Written task: Each line from the first entry to the line with "отличается качественной передачей цветов.", both included, is to be returned unchanged, with any pictures dropped.

● ● ● ● ●

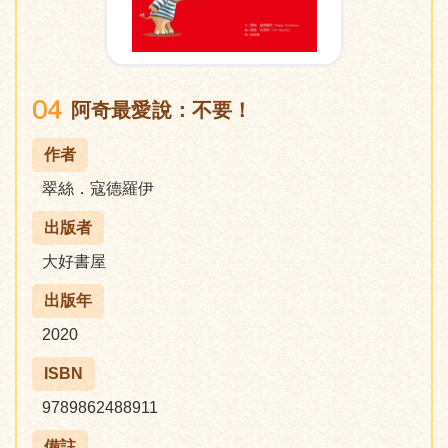
04
阿奇最愛說：不要！
作者
翠絲．寇德羅伊
出版者
大好書屋
出版年
2020
ISBN
9789862488911
備註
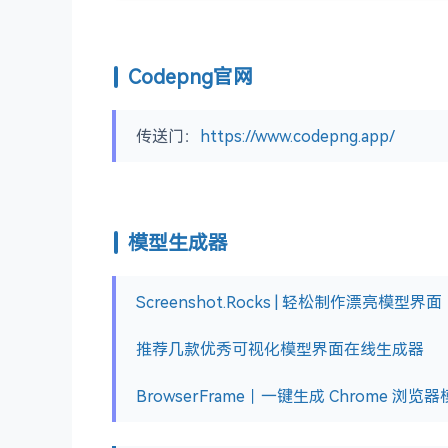
Codepng官网
传送门：
https://www.codepng.app/
模型生成器
Screenshot.Rocks | 轻松制作漂亮模型界面
推荐几款优秀可视化模型界面在线生成器
BrowserFrame｜一键生成 Chrome 浏览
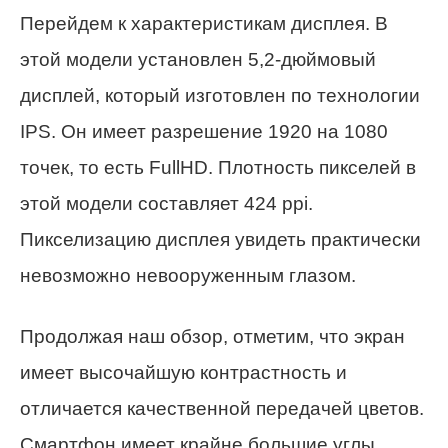
Перейдем к характеристикам дисплея. В
этой модели установлен 5,2-дюймовый
дисплей, который изготовлен по технологии
IPS. Он имеет разрешение 1920 на 1080
точек, то есть FullHD. Плотность пикселей в
этой модели составляет 424 ppi.
Пикселизацию дисплея увидеть практически
невозможно невооруженным глазом.
Продолжая наш обзор, отметим, что экран
имеет высочайшую контрастность и
отличается качественной передачей цветов.
Смартфон имеет крайне большие углы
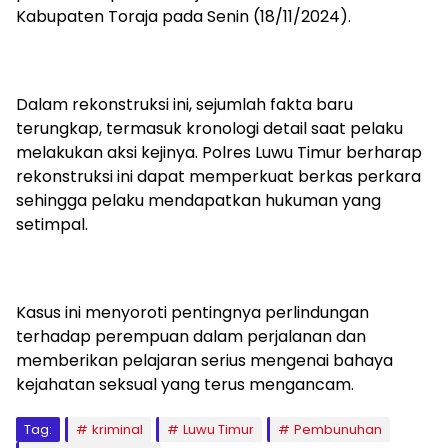
Kabupaten Toraja pada Senin (18/11/2024).
Dalam rekonstruksi ini, sejumlah fakta baru
terungkap, termasuk kronologi detail saat pelaku
melakukan aksi kejinya. Polres Luwu Timur berharap
rekonstruksi ini dapat memperkuat berkas perkara
sehingga pelaku mendapatkan hukuman yang
setimpal.
Kasus ini menyoroti pentingnya perlindungan
terhadap perempuan dalam perjalanan dan
memberikan pelajaran serius mengenai bahaya
kejahatan seksual yang terus mengancam.
Tag:
kriminal
Luwu Timur
Pembunuhan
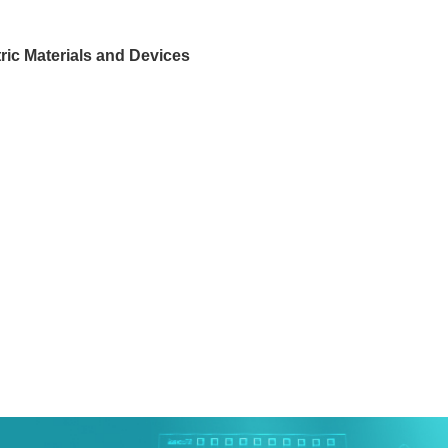
ic Materials and Devices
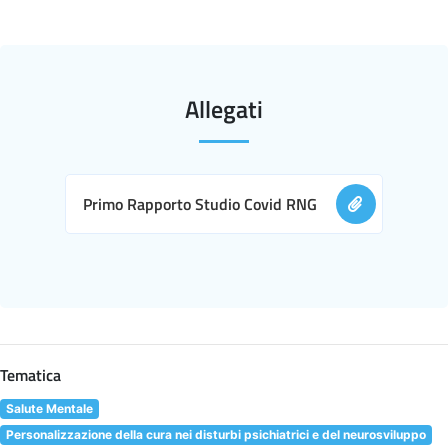
Allegati
Primo Rapporto Studio Covid RNG
Tematica
Salute Mentale
Personalizzazione della cura nei disturbi psichiatrici e del neurosviluppo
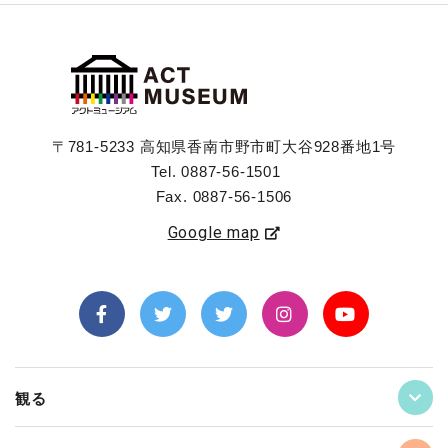
〒781-5233 高知県香南市野市町大谷928番地1号
Tel. 0887-56-1501
Fax. 0887-56-1506
Google map
観る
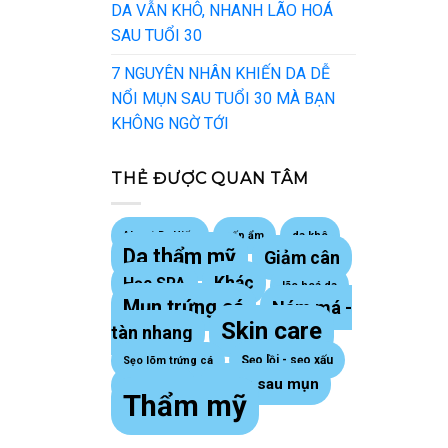
DA VẪN KHÔ, NHANH LÃO HOÁ
SAU TUỔI 30
7 NGUYÊN NHÂN KHIẾN DA DỄ
NỔI MỤN SAU TUỔI 30 MÀ BẠN
KHÔNG NGỜ TỚI
THẺ ĐƯỢC QUAN TÂM
About Dr Hiếu
cấp ẩm
da khô
Da thẩm mỹ
Giảm cân
Khác
Học SPA
lão hoá da
Mụn trứng cá
Nám má -
Skin care
tàn nhang
Sẹo lồi - sẹo xấu
Sẹo lõm trứng cá
Thâm sau mụn
sợi bã nhờn
Thẩm mỹ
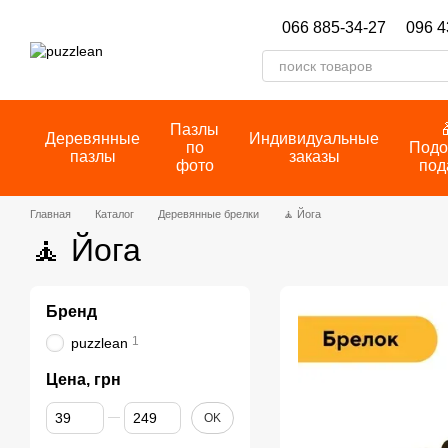
Перейти к основному контенту
066 885-34-27
096 4
Пазлы
Деревянные
Индивидуальные
по
Подо
пазлы
заказы
фото
под
Главная
Каталог
Деревянные брелки
🧘 Йога
🧘 Йога
Бренд
1
puzzlean
Цена, грн
От Цена, грн
До Цена, грн
OK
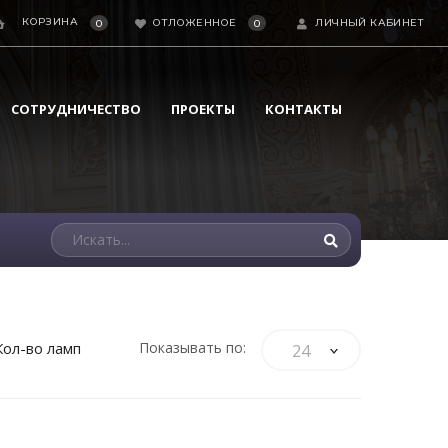
КОРЗИНА
ОТЛОЖЕННОЕ
ЛИЧНЫЙ КАБИНЕТ
0
0
СОТРУДНИЧЕСТВО
ПРОЕКТЫ
КОНТАКТЫ
Кол-во ламп
Показывать по:
24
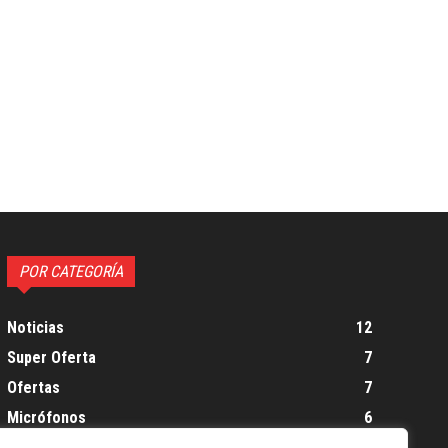
POR CATEGORÍA
Noticias
12
Super Oferta
7
Ofertas
7
Micrófonos
6
Gaming
6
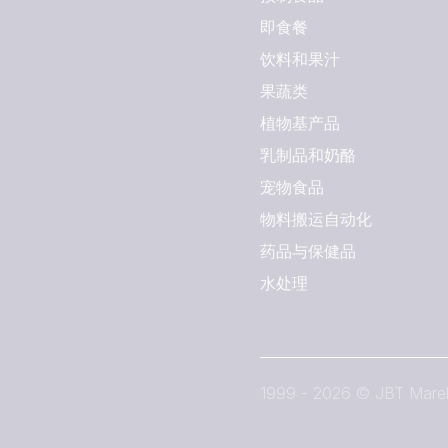
即食餐
饮料和果汁
果蔬类
植物基产品
乳制品和奶酪
宠物食品
物料搬运自动化
药品与保健品
水处理
1999 - 2026 © JBT Mare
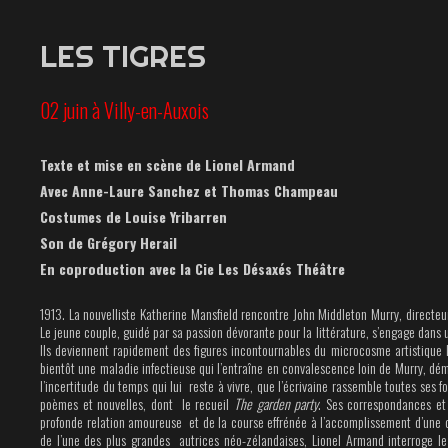
LES TIGRES
02 juin à Villy-en-Auxois
Texte et mise en scène
de Lionel Armand
Avec Anne-Laure Sanchez
et Thomas Champeau
Costumes de Louise Yribarren
Son de Grégory Herail
En coproduction avec la
Cie Les Désaxés Théâtre
1913. La nouvelliste Katherine Mansfield rencontre John Middleton Murry, directeur
Le jeune couple, guidé par sa passion dévorante pour la littérature, s’engage dans
Ils deviennent rapidement des figures incontournables du microcosme artistique
bientôt une maladie infectieuse qui l’entraîne en convalescence loin de Murry, dém
l’incertitude du temps qui lui reste à vivre, que l’écrivaine rassemble toutes ses 
poèmes et nouvelles, dont le recueil
The garden party
. Ses correspondances et
profonde relation amoureuse et de la course effrénée à l’accomplissement d’une
de l’une des plus grandes autrices néo-zélandaises, Lionel Armand interroge le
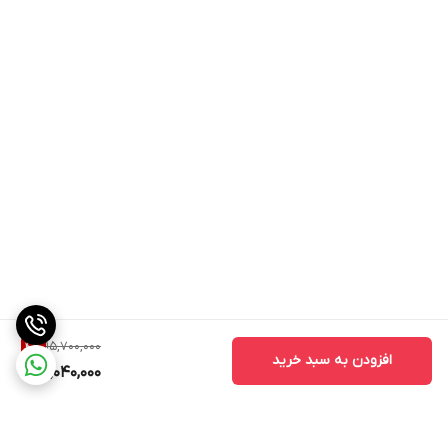
15,700,000
4
%
افزودن به سبد خرید
15,040,000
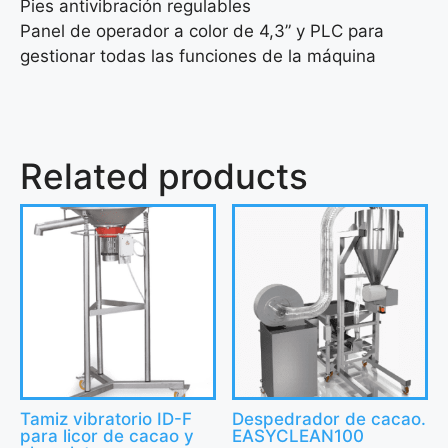
Pies antivibración regulables
Panel de operador a color de 4,3” y PLC para
gestionar todas las funciones de la máquina
Related products
Tamiz vibratorio ID-F
Despedrador de cacao.
para licor de cacao y
EASYCLEAN100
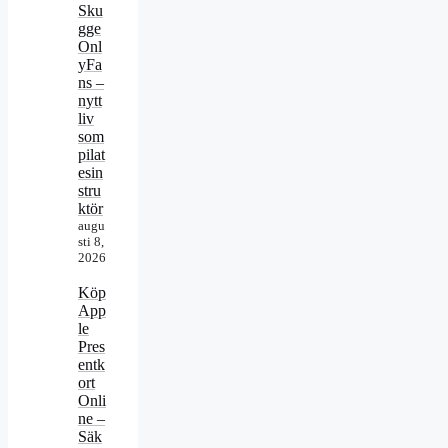
Sku
gge
Onl
yFa
ns –
nytt
liv
som
pilat
esin
stru
ktör
augu
sti 8,
2026
Köp
App
le
Pres
entk
ort
Onli
ne –
Säk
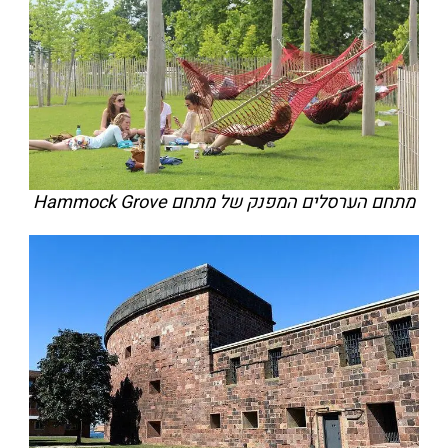
מתחם הערסלים המפנק של מתחם Hammock Grove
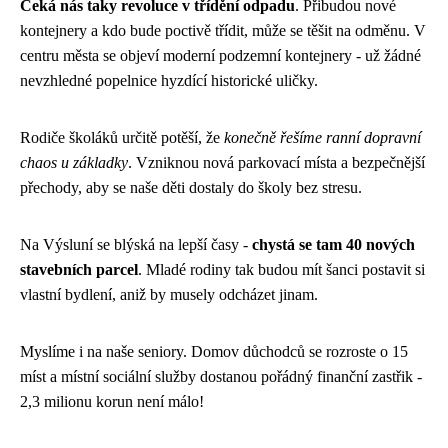
Čeká nás taky revoluce v třídění odpadu
. Přibudou nové
kontejnery a kdo bude poctivě třídit, může se těšit na odměnu. V
centru města se objeví moderní podzemní kontejnery - už žádné
nevzhledné popelnice hyzdící historické uličky.
Rodiče školáků určitě potěší, že
konečně řešíme ranní dopravní
chaos u základky
. Vzniknou nová parkovací místa a bezpečnější
přechody, aby se naše děti dostaly do školy bez stresu.
Na Výsluní se blýská na lepší časy -
chystá se tam 40 nových
stavebních parcel
. Mladé rodiny tak budou mít šanci postavit si
vlastní bydlení, aniž by musely odcházet jinam.
Myslíme i na naše seniory. Domov důchodců se rozroste o 15
míst a místní sociální služby dostanou pořádný finanční zastřik -
2,3 milionu korun není málo!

● ● ● ● ●

Result for this exercise:
04
阿奇最愛說：不要！
作者
翠絲．寇德羅伊
出版者
大好書屋
出版年
2020
ISBN
9789862488911
備註
Codepng官网
传送门：
https://www.codepng.app/
模型生成器
Screenshot.Rocks | 轻松制作漂亮模型界面
推荐几款优秀可视化模型界面在线生成器
BrowserFrame｜一键生成 Chrome 浏览
Перейдем к характеристикам дисплея. В
этой модели установлен 5,2-дюймовый
дисплей, который изготовлен по технологии
IPS. Он имеет разрешение 1920 на 1080
точек, то есть FullHD. Плотность пикселей в
этой модели составляет 424 ppi.
Пикселизацию дисплея увидеть практически
невозможно невооруженным глазом.
Продолжая наш обзор, отметим, что экран
имеет высочайшую контрастность и
отличается качественной передачей цветов.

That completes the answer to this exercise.